What is required » Copy every one of the records below without changing any line.

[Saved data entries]

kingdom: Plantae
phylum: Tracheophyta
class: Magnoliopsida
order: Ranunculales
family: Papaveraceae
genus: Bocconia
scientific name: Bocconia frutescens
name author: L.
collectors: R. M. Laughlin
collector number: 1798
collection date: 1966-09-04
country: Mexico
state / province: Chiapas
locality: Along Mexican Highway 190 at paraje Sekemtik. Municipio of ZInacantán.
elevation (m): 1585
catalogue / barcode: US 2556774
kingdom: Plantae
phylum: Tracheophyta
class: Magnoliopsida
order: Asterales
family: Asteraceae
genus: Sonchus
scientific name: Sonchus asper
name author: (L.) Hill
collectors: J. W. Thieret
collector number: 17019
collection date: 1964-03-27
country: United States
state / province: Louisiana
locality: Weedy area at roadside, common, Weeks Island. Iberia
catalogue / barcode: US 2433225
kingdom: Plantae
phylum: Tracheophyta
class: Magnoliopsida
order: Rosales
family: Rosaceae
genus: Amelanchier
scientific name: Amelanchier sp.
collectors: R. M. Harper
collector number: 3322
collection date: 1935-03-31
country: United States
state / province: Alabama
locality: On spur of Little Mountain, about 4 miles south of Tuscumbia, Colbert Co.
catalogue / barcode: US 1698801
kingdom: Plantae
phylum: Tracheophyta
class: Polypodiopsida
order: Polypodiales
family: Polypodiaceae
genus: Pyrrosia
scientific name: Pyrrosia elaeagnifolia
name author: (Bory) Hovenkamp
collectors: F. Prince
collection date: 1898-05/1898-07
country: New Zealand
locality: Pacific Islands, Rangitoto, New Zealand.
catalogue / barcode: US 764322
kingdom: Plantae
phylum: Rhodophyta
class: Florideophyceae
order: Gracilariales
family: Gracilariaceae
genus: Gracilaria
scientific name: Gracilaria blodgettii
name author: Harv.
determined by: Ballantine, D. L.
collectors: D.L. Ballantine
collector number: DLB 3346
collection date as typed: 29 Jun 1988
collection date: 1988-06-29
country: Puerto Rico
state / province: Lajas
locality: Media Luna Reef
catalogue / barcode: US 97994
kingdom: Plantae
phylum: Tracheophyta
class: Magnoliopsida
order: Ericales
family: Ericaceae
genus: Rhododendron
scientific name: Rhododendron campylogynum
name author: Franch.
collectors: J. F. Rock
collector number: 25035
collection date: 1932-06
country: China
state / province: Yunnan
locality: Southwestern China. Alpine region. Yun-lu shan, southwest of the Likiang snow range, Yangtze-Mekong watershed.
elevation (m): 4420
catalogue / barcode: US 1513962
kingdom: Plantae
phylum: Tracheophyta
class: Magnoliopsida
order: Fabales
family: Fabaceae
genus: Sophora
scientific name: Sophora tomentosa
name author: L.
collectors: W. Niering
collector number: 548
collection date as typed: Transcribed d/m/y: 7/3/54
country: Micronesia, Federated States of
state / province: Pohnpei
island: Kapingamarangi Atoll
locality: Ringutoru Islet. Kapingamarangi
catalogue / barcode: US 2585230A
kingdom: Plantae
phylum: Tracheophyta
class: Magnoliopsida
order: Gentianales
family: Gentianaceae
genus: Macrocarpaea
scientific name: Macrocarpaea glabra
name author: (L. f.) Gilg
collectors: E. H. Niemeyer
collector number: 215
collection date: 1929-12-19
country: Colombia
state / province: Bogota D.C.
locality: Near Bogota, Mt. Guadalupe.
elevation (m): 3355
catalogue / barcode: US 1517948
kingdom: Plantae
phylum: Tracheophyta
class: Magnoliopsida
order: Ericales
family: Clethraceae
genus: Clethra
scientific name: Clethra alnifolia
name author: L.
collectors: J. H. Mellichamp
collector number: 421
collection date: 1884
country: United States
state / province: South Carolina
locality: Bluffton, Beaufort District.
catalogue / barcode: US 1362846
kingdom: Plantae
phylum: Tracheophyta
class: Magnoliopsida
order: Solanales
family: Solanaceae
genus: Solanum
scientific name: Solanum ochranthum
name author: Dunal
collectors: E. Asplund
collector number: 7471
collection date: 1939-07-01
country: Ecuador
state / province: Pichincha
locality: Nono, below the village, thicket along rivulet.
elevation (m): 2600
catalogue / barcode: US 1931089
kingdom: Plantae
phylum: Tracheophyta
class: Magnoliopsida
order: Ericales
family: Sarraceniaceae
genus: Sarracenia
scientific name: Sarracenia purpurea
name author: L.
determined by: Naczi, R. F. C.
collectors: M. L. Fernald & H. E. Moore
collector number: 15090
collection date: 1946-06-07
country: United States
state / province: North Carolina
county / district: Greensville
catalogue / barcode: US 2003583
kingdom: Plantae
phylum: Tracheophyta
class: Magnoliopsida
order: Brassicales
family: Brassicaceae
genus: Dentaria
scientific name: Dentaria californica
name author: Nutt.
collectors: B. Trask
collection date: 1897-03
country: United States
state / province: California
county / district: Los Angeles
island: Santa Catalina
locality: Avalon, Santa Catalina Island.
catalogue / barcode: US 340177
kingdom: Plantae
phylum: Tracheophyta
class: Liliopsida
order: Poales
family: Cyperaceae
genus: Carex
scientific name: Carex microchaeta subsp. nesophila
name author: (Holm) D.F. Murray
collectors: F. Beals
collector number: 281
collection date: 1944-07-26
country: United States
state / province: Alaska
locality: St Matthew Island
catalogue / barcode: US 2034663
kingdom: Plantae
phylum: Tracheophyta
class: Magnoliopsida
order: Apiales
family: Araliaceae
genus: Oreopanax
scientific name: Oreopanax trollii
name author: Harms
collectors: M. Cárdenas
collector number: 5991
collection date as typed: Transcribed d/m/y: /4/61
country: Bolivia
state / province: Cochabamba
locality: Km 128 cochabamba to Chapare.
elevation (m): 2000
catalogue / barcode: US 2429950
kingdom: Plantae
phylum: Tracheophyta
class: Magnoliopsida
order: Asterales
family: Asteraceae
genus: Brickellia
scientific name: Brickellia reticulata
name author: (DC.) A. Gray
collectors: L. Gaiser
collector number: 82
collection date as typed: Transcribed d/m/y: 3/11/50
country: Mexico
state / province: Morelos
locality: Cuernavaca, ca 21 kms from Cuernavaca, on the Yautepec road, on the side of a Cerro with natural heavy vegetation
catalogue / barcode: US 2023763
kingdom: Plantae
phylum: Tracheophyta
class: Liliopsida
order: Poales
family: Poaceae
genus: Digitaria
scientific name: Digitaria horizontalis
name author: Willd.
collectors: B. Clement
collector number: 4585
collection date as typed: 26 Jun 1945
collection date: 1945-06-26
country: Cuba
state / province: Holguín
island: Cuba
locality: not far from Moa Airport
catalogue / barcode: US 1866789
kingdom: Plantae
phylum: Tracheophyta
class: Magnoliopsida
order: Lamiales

Output »
kingdom: Plantae
phylum: Tracheophyta
class: Magnoliopsida
order: Ranunculales
family: Papaveraceae
genus: Bocconia
scientific name: Bocconia frutescens
name author: L.
collectors: R. M. Laughlin
collector number: 1798
collection date: 1966-09-04
country: Mexico
state / province: Chiapas
locality: Along Mexican Highway 190 at paraje Sekemtik. Municipio of ZInacantán.
elevation (m): 1585
catalogue / barcode: US 2556774
kingdom: Plantae
phylum: Tracheophyta
class: Magnoliopsida
order: Asterales
family: Asteraceae
genus: Sonchus
scientific name: Sonchus asper
name author: (L.) Hill
collectors: J. W. Thieret
collector number: 17019
collection date: 1964-03-27
country: United States
state / province: Louisiana
locality: Weedy area at roadside, common, Weeks Island. Iberia
catalogue / barcode: US 2433225
kingdom: Plantae
phylum: Tracheophyta
class: Magnoliopsida
order: Rosales
family: Rosaceae
genus: Amelanchier
scientific name: Amelanchier sp.
collectors: R. M. Harper
collector number: 3322
collection date: 1935-03-31
country: United States
state / province: Alabama
locality: On spur of Little Mountain, about 4 miles south of Tuscumbia, Colbert Co.
catalogue / barcode: US 1698801
kingdom: Plantae
phylum: Tracheophyta
class: Polypodiopsida
order: Polypodiales
family: Polypodiaceae
genus: Pyrrosia
scientific name: Pyrrosia elaeagnifolia
name author: (Bory) Hovenkamp
collectors: F. Prince
collection date: 1898-05/1898-07
country: New Zealand
locality: Pacific Islands, Rangitoto, New Zealand.
catalogue / barcode: US 764322
kingdom: Plantae
phylum: Rhodophyta
class: Florideophyceae
order: Gracilariales
family: Gracilariaceae
genus: Gracilaria
scientific name: Gracilaria blodgettii
name author: Harv.
determined by: Ballantine, D. L.
collectors: D.L. Ballantine
collector number: DLB 3346
collection date as typed: 29 Jun 1988
collection date: 1988-06-29
country: Puerto Rico
state / province: Lajas
locality: Media Luna Reef
catalogue / barcode: US 97994
kingdom: Plantae
phylum: Tracheophyta
class: Magnoliopsida
order: Ericales
family: Ericaceae
genus: Rhododendron
scientific name: Rhododendron campylogynum
name author: Franch.
collectors: J. F. Rock
collector number: 25035
collection date: 1932-06
country: China
state / province: Yunnan
locality: Southwestern China. Alpine region. Yun-lu shan, southwest of the Likiang snow range, Yangtze-Mekong watershed.
elevation (m): 4420
catalogue / barcode: US 1513962
kingdom: Plantae
phylum: Tracheophyta
class: Magnoliopsida
order: Fabales
family: Fabaceae
genus: Sophora
scientific name: Sophora tomentosa
name author: L.
collectors: W. Niering
collector number: 548
collection date as typed: Transcribed d/m/y: 7/3/54
country: Micronesia, Federated States of
state / province: Pohnpei
island: Kapingamarangi Atoll
locality: Ringutoru Islet. Kapingamarangi
catalogue / barcode: US 2585230A
kingdom: Plantae
phylum: Tracheophyta
class: Magnoliopsida
order: Gentianales
family: Gentianaceae
genus: Macrocarpaea
scientific name: Macrocarpaea glabra
name author: (L. f.) Gilg
collectors: E. H. Niemeyer
collector number: 215
collection date: 1929-12-19
country: Colombia
state / province: Bogota D.C.
locality: Near Bogota, Mt. Guadalupe.
elevation (m): 3355
catalogue / barcode: US 1517948
kingdom: Plantae
phylum: Tracheophyta
class: Magnoliopsida
order: Ericales
family: Clethraceae
genus: Clethra
scientific name: Clethra alnifolia
name author: L.
collectors: J. H. Mellichamp
collector number: 421
collection date: 1884
country: United States
state / province: South Carolina
locality: Bluffton, Beaufort District.
catalogue / barcode: US 1362846
kingdom: Plantae
phylum: Tracheophyta
class: Magnoliopsida
order: Solanales
family: Solanaceae
genus: Solanum
scientific name: Solanum ochranthum
name author: Dunal
collectors: E. Asplund
collector number: 7471
collection date: 1939-07-01
country: Ecuador
state / province: Pichincha
locality: Nono, below the village, thicket along rivulet.
elevation (m): 2600
catalogue / barcode: US 1931089
kingdom: Plantae
phylum: Tracheophyta
class: Magnoliopsida
order: Ericales
family: Sarraceniaceae
genus: Sarracenia
scientific name: Sarracenia purpurea
name author: L.
determined by: Naczi, R. F. C.
collectors: M. L. Fernald & H. E. Moore
collector number: 15090
collection date: 1946-06-07
country: United States
state / province: North Carolina
county / district: Greensville
catalogue / barcode: US 2003583
kingdom: Plantae
phylum: Tracheophyta
class: Magnoliopsida
order: Brassicales
family: Brassicaceae
genus: Dentaria
scientific name: Dentaria californica
name author: Nutt.
collectors: B. Trask
collection date: 1897-03
country: United States
state / province: California
county / district: Los Angeles
island: Santa Catalina
locality: Avalon, Santa Catalina Island.
catalogue / barcode: US 340177
kingdom: Plantae
phylum: Tracheophyta
class: Liliopsida
order: Poales
family: Cyperaceae
genus: Carex
scientific name: Carex microchaeta subsp. nesophila
name author: (Holm) D.F. Murray
collectors: F. Beals
collector number: 281
collection date: 1944-07-26
country: United States
state / province: Alaska
locality: St Matthew Island
catalogue / barcode: US 2034663
kingdom: Plantae
phylum: Tracheophyta
class: Magnoliopsida
order: Apiales
family: Araliaceae
genus: Oreopanax
scientific name: Oreopanax trollii
name author: Harms
collectors: M. Cárdenas
collector number: 5991
collection date as typed: Transcribed d/m/y: /4/61
country: Bolivia
state / province: Cochabamba
locality: Km 128 cochabamba to Chapare.
elevation (m): 2000
catalogue / barcode: US 2429950
kingdom: Plantae
phylum: Tracheophyta
class: Magnoliopsida
order: Asterales
family: Asteraceae
genus: Brickellia
scientific name: Brickellia reticulata
name author: (DC.) A. Gray
collectors: L. Gaiser
collector number: 82
collection date as typed: Transcribed d/m/y: 3/11/50
country: Mexico
state / province: Morelos
locality: Cuernavaca, ca 21 kms from Cuernavaca, on the Yautepec road, on the side of a Cerro with natural heavy vegetation
catalogue / barcode: US 2023763
kingdom: Plantae
phylum: Tracheophyta
class: Liliopsida
order: Poales
family: Poaceae
genus: Digitaria
scientific name: Digitaria horizontalis
name author: Willd.
collectors: B. Clement
collector number: 4585
collection date as typed: 26 Jun 1945
collection date: 1945-06-26
country: Cuba
state / province: Holguín
island: Cuba
locality: not far from Moa Airport
catalogue / barcode: US 1866789
kingdom: Plantae
phylum: Tracheophyta
class: Magnoliopsida
order: Lamiales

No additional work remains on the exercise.